The answer must be every line of the records below that contains the word "Perennial", copied out.

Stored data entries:
--------------------------------------------------

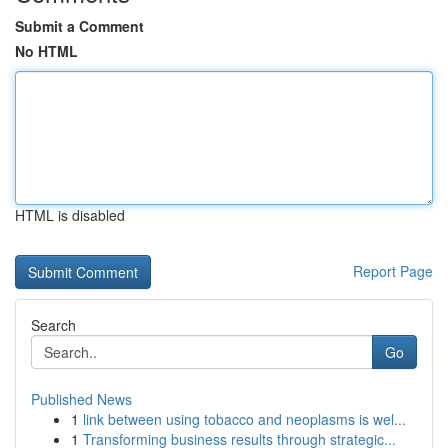
Submit a Comment
No HTML
HTML is disabled
Report Page
Search
Go
Published News
1
link between using tobacco and neoplasms is wel...
1
Transforming business results through strategic...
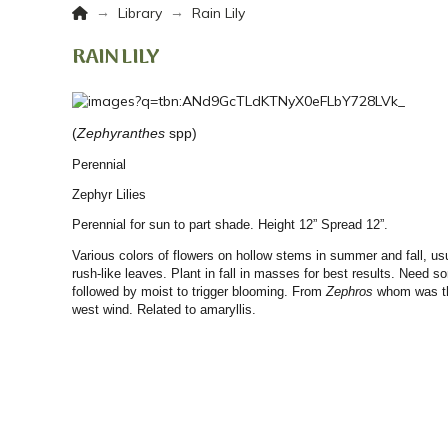
Home
→
→
Library
Rain Lily
RAIN LILY
(
Zephyranthes
spp)
Perennial
Zephyr Lilies
Perennial for sun to part shade. Height 12” Spread 12”.
Various colors of flowers on hollow stems in summer and fall, usu
rush-like leaves. Plant in fall in masses for best results. Need so
followed by moist to trigger blooming. From
Zephros
whom was th
west wind.
Related to amaryllis.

--------------------------------------------------

[Answer]
Perennial
Perennial for sun to part shade. Height 12” Spread 12”.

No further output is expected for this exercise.